Di pulau ikan sulit dijual, pariwisata nyaris lumpuh, pasokan bahan makanan dan BBM sudah mulai tersendat. Cerita serupa kami dengar dari nelayan anggota KNTI di Kalimantan Utara, Kepulauan Riau, Jawa Barat, Jawa Tengah, Jawa Timur, Lampung, Sumatera Utara, Aceh dan berbagai tempat lainnya di Indonesia. Kementerian Kelautan dan Perikanan juga sudah mendapat laporan terjadi penurunan permintaan ikan hingga 20 persen akibat Covid-19.

Nelayan dan pembudidaya berharap agar hasil ikan mereka bisa terus dibeli, entah bagaimana caranya. Gudang-gudang pendingin harus difungsikan untuk menampung hasil perikanan. Anggaran pusat dan daerah sedapat mungkin dialokasikan untuk menjaga pasokan pangan (perikanan dan pertanian) tetap tersedia bagi seluruh warga, utamanya bagi saudara di kota-kota. Segera susun kebijakan dan relokasi anggaran untuk skema “jaring pengaman sosial” yang efektif dan meluas untuk nelayan dan pembudidaya. Setidaknya 20 sampai 48 persen nelayan dan 10 hingga 30 persen pembudidaya tergolong miskin. Jika tidak segera ada solusi, ancaman baru mengintai nelayan/petambak: hutang yang membengkak kepada tengkulak, juragan, rentenir, maupun perbankan. Akibat jangka panjangnya mudah ditebak, mereka terus terjerembab dalam kemiskinan.

Seringkali nelayan memiliki keterbatasan modal untuk memenuhi kebutuhan pembelian armada penangkapan, mesin, alat tangkap, sarana pendukung dan biaya operasional. Kondisi-kondisi ini berimplikasi terhadap kelangsungan usaha yang dimiliki, sehingga nelayan memerlukan strategi dalam mengatasi kerentanan tersebut. Salah satu strategi yang dilakukan nelayan untuk memenuhi kebutuhan modal adalah dengan cara berhutang. Pada banyak kasus, hutang ini menjadi “lingkaran setan” yang tidak pernah ada habisnya. Sehingga berkontribusi pada kondisi kemiskinan nelayan dan pembudidaya yang semakin dalam. Hal ini pula yang acapkali menimbulkan konflik yang sangat serius di lapangan. Sebagaimana terjadi dalam kasus pertambakan eks Dipasena di Lampung di masa lalu akibat dari kemitraan Inti-Plasma yang sangat tidak adil.

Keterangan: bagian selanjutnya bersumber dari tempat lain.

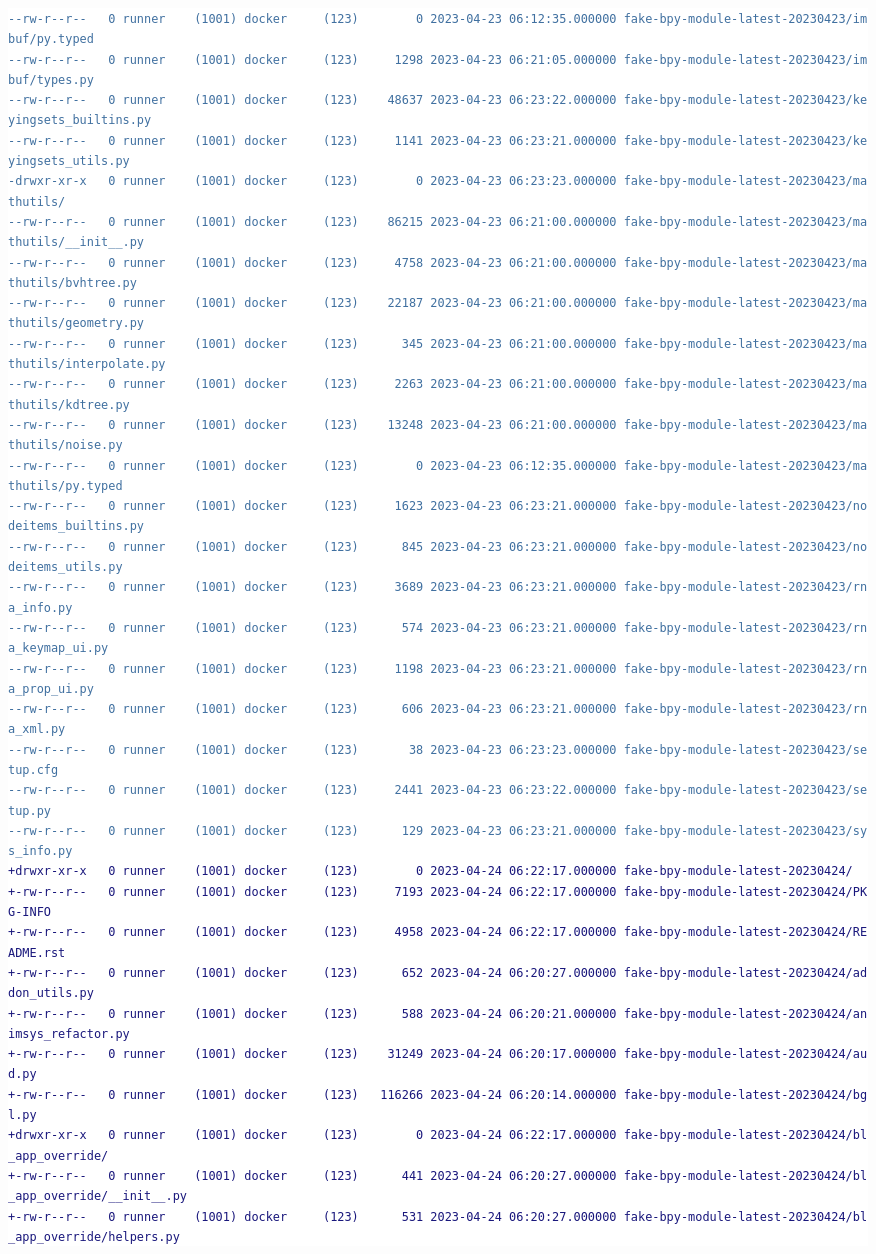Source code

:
 ```diff
--rw-r--r--   0 runner    (1001) docker     (123)        0 2023-04-23 06:12:35.000000 fake-bpy-module-latest-20230423/imbuf/py.typed
--rw-r--r--   0 runner    (1001) docker     (123)     1298 2023-04-23 06:21:05.000000 fake-bpy-module-latest-20230423/imbuf/types.py
--rw-r--r--   0 runner    (1001) docker     (123)    48637 2023-04-23 06:23:22.000000 fake-bpy-module-latest-20230423/keyingsets_builtins.py
--rw-r--r--   0 runner    (1001) docker     (123)     1141 2023-04-23 06:23:21.000000 fake-bpy-module-latest-20230423/keyingsets_utils.py
-drwxr-xr-x   0 runner    (1001) docker     (123)        0 2023-04-23 06:23:23.000000 fake-bpy-module-latest-20230423/mathutils/
--rw-r--r--   0 runner    (1001) docker     (123)    86215 2023-04-23 06:21:00.000000 fake-bpy-module-latest-20230423/mathutils/__init__.py
--rw-r--r--   0 runner    (1001) docker     (123)     4758 2023-04-23 06:21:00.000000 fake-bpy-module-latest-20230423/mathutils/bvhtree.py
--rw-r--r--   0 runner    (1001) docker     (123)    22187 2023-04-23 06:21:00.000000 fake-bpy-module-latest-20230423/mathutils/geometry.py
--rw-r--r--   0 runner    (1001) docker     (123)      345 2023-04-23 06:21:00.000000 fake-bpy-module-latest-20230423/mathutils/interpolate.py
--rw-r--r--   0 runner    (1001) docker     (123)     2263 2023-04-23 06:21:00.000000 fake-bpy-module-latest-20230423/mathutils/kdtree.py
--rw-r--r--   0 runner    (1001) docker     (123)    13248 2023-04-23 06:21:00.000000 fake-bpy-module-latest-20230423/mathutils/noise.py
--rw-r--r--   0 runner    (1001) docker     (123)        0 2023-04-23 06:12:35.000000 fake-bpy-module-latest-20230423/mathutils/py.typed
--rw-r--r--   0 runner    (1001) docker     (123)     1623 2023-04-23 06:23:21.000000 fake-bpy-module-latest-20230423/nodeitems_builtins.py
--rw-r--r--   0 runner    (1001) docker     (123)      845 2023-04-23 06:23:21.000000 fake-bpy-module-latest-20230423/nodeitems_utils.py
--rw-r--r--   0 runner    (1001) docker     (123)     3689 2023-04-23 06:23:21.000000 fake-bpy-module-latest-20230423/rna_info.py
--rw-r--r--   0 runner    (1001) docker     (123)      574 2023-04-23 06:23:21.000000 fake-bpy-module-latest-20230423/rna_keymap_ui.py
--rw-r--r--   0 runner    (1001) docker     (123)     1198 2023-04-23 06:23:21.000000 fake-bpy-module-latest-20230423/rna_prop_ui.py
--rw-r--r--   0 runner    (1001) docker     (123)      606 2023-04-23 06:23:21.000000 fake-bpy-module-latest-20230423/rna_xml.py
--rw-r--r--   0 runner    (1001) docker     (123)       38 2023-04-23 06:23:23.000000 fake-bpy-module-latest-20230423/setup.cfg
--rw-r--r--   0 runner    (1001) docker     (123)     2441 2023-04-23 06:23:22.000000 fake-bpy-module-latest-20230423/setup.py
--rw-r--r--   0 runner    (1001) docker     (123)      129 2023-04-23 06:23:21.000000 fake-bpy-module-latest-20230423/sys_info.py
+drwxr-xr-x   0 runner    (1001) docker     (123)        0 2023-04-24 06:22:17.000000 fake-bpy-module-latest-20230424/
+-rw-r--r--   0 runner    (1001) docker     (123)     7193 2023-04-24 06:22:17.000000 fake-bpy-module-latest-20230424/PKG-INFO
+-rw-r--r--   0 runner    (1001) docker     (123)     4958 2023-04-24 06:22:17.000000 fake-bpy-module-latest-20230424/README.rst
+-rw-r--r--   0 runner    (1001) docker     (123)      652 2023-04-24 06:20:27.000000 fake-bpy-module-latest-20230424/addon_utils.py
+-rw-r--r--   0 runner    (1001) docker     (123)      588 2023-04-24 06:20:21.000000 fake-bpy-module-latest-20230424/animsys_refactor.py
+-rw-r--r--   0 runner    (1001) docker     (123)    31249 2023-04-24 06:20:17.000000 fake-bpy-module-latest-20230424/aud.py
+-rw-r--r--   0 runner    (1001) docker     (123)   116266 2023-04-24 06:20:14.000000 fake-bpy-module-latest-20230424/bgl.py
+drwxr-xr-x   0 runner    (1001) docker     (123)        0 2023-04-24 06:22:17.000000 fake-bpy-module-latest-20230424/bl_app_override/
+-rw-r--r--   0 runner    (1001) docker     (123)      441 2023-04-24 06:20:27.000000 fake-bpy-module-latest-20230424/bl_app_override/__init__.py
+-rw-r--r--   0 runner    (1001) docker     (123)      531 2023-04-24 06:20:27.000000 fake-bpy-module-latest-20230424/bl_app_override/helpers.py
```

Para nelayan berharap agar pandemi cepat berlalu. Protokol pencegahan penyebaran Covid-19 mulai disosialisasikan sebisanya di kampung-kampung nelayan, baik oleh pemerintah maupun pengurus KNTI di daerah. Seraya berdoa agar Allah SWT, Tuhan YME memberikan kesehatan dan menganugerahi kekuatan kepada pemerintah dan pekerja medis mengatasi krisis ini.

Saya ingat seorang kawan pernah berucap, nelayan telah membuktikan ketangguhan menghadapi gelombang lautan dan virus ikan yang menyerang tambak, sekarang mereka harus tangguh menghadapi Covid-19.